En el viejo estante de áspera madera, que era ofendido por el paso de polillas, el desfile de animados curuhinses y la carcoma de los variados nidos de comejenes, fueron encontrados los últimos libros que alguna vez estuvieron en la desaparecida Biblioteca Edil de Maynas. El estante de marras era parte de un negocio flotante, ubicado en las cabeceras del río Itaya y dedicado con todo desparpajo a vender objetos viejos o parchados o remendados, amuletos para la buena suerte, envasados baños de florecimiento, ropas usadas y periódicos de ayer.
En ese instante la hermosa ciudad de Iquitos ocupaba el menos último lugar en comprensión de lectura de las facturas emitidas por las entidades que pretendían dar los servicios básicos. Nadie en esa urbe sabía qué significaba un signo monetario, cuánto representaba el número 5 y qué quería decir la cifra cero. Ello permitía que esas empresas cobraran lo que les daba la regalada gana por servicios fantasmas. El propietario del comercio acuático, que descendía de una familia que nunca había aprendido a leer, adquirió los libros a precio de subasta en una librería del suelo iquiteño y vendía por kilos y por metros esas obras que se extraviaron el lejano año del 2013.

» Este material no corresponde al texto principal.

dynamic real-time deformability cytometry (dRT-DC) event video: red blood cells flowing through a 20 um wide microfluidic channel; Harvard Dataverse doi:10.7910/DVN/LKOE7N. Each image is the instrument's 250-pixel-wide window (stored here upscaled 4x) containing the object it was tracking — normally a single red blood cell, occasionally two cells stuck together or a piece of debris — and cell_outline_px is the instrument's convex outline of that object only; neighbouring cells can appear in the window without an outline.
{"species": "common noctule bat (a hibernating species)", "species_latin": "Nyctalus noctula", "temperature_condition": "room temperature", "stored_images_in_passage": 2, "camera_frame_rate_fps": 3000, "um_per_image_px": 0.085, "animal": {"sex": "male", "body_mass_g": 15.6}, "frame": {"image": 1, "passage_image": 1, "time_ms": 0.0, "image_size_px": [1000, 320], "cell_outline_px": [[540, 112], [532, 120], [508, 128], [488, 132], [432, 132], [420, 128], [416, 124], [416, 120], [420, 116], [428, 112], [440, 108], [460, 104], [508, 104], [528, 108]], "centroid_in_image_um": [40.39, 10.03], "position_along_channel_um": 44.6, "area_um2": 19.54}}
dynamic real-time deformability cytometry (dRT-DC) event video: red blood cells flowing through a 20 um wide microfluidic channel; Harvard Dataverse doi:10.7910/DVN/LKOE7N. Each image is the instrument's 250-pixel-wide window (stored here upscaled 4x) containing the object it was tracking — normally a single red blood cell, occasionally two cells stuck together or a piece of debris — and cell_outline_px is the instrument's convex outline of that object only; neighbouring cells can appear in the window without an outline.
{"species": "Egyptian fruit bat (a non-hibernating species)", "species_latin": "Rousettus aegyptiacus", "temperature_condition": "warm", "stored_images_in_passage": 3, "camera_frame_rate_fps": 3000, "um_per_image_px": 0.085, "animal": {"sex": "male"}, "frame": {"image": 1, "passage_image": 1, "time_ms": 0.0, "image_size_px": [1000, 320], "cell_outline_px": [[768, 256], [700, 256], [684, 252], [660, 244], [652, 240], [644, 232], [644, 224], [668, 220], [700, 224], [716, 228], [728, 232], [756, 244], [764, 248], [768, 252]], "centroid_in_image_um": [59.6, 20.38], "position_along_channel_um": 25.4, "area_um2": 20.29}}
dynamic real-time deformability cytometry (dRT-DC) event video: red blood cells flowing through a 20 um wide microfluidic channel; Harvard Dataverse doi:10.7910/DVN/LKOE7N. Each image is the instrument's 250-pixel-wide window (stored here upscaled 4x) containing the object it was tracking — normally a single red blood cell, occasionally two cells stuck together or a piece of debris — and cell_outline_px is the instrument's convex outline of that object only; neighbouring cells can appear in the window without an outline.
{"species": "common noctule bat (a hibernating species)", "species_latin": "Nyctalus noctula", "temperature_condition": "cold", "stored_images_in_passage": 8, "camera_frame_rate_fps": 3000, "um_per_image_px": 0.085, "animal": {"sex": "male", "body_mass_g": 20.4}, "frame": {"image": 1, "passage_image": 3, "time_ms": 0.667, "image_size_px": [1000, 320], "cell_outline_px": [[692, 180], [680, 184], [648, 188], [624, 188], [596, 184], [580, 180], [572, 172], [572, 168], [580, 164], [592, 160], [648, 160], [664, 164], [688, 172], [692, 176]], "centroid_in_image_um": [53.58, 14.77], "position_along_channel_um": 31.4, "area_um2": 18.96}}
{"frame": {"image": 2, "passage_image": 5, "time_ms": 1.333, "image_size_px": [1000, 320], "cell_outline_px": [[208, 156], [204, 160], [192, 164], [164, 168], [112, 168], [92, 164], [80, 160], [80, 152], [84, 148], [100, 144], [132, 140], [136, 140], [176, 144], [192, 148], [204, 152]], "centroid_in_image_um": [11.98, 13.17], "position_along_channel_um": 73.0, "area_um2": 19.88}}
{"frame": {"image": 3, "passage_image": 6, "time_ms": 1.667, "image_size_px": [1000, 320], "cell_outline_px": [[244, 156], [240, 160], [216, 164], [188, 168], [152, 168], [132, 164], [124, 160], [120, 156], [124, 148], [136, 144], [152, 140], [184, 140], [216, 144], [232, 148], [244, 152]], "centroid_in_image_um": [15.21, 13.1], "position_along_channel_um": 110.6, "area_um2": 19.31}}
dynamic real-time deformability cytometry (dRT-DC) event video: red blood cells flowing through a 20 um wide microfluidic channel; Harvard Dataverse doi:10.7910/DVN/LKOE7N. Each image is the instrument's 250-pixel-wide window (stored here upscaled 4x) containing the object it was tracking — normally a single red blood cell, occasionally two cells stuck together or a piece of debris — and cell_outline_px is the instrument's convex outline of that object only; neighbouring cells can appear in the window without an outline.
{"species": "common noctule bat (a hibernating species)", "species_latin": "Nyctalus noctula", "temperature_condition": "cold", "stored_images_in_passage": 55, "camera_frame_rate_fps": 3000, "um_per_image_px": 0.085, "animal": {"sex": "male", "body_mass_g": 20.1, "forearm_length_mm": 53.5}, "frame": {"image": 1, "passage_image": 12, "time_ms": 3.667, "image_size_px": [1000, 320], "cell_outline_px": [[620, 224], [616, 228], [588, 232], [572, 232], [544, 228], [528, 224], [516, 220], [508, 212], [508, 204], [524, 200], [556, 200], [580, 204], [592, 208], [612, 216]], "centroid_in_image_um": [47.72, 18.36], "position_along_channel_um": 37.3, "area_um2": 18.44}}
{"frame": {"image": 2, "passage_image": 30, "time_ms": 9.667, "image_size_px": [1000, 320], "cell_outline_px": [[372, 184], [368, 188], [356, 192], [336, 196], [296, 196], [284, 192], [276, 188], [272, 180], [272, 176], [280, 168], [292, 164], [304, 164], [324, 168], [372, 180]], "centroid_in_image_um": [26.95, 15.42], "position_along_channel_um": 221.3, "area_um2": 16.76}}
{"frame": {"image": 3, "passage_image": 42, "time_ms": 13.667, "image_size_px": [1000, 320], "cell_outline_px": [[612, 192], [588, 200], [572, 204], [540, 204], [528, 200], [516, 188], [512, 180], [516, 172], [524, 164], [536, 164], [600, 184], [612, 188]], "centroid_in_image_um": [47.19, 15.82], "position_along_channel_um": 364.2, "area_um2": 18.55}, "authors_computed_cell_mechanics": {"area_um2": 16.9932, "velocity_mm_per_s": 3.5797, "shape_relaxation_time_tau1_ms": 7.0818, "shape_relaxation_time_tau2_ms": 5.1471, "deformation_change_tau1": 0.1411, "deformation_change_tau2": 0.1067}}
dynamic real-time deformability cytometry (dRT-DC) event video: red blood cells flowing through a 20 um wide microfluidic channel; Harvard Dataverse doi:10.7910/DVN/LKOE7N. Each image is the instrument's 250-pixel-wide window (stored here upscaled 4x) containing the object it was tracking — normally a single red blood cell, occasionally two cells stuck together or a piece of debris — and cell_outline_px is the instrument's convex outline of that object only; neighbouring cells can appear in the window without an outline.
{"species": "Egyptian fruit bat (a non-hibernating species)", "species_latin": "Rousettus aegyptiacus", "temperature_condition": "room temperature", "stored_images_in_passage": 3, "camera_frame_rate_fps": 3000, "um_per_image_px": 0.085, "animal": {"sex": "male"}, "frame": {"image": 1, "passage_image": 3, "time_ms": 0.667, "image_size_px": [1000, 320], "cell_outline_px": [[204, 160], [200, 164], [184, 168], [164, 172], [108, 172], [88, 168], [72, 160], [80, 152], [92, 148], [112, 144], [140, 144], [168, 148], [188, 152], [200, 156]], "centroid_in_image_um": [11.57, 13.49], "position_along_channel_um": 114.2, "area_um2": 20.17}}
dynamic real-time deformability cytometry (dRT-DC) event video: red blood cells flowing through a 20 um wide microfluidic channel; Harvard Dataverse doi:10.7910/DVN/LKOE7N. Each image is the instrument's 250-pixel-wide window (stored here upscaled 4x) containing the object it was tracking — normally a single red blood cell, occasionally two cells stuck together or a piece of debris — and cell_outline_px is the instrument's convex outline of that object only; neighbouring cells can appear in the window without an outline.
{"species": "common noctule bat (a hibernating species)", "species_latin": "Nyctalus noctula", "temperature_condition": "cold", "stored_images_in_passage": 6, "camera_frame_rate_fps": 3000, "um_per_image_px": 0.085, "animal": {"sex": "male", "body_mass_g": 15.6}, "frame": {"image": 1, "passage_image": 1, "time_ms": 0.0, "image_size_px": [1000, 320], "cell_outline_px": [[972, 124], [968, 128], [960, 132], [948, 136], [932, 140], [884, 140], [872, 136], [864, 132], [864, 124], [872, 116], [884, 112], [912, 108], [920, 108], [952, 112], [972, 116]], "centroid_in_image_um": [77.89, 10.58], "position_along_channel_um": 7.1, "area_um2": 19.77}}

Para este cronista del futuro inmediato es una ofensa escribir que esos pobres libros, sin carátulas, con las páginas incompletas, eran adquiridos por la gente para envolver pescado y carne, para limpiar mesas, para relevar al papel higiénico, para aventar moscas durante las largas y tediosas colas. Lo peor de todo es que no se pudo rescatar ni un solo ejemplar para que adornara el museo de sitio que dentro de 100 años recién se empezará a construir. Porque los libros ya se habían vendido a precios de regalo a un conocido reciclador de cosas viejas y usadas.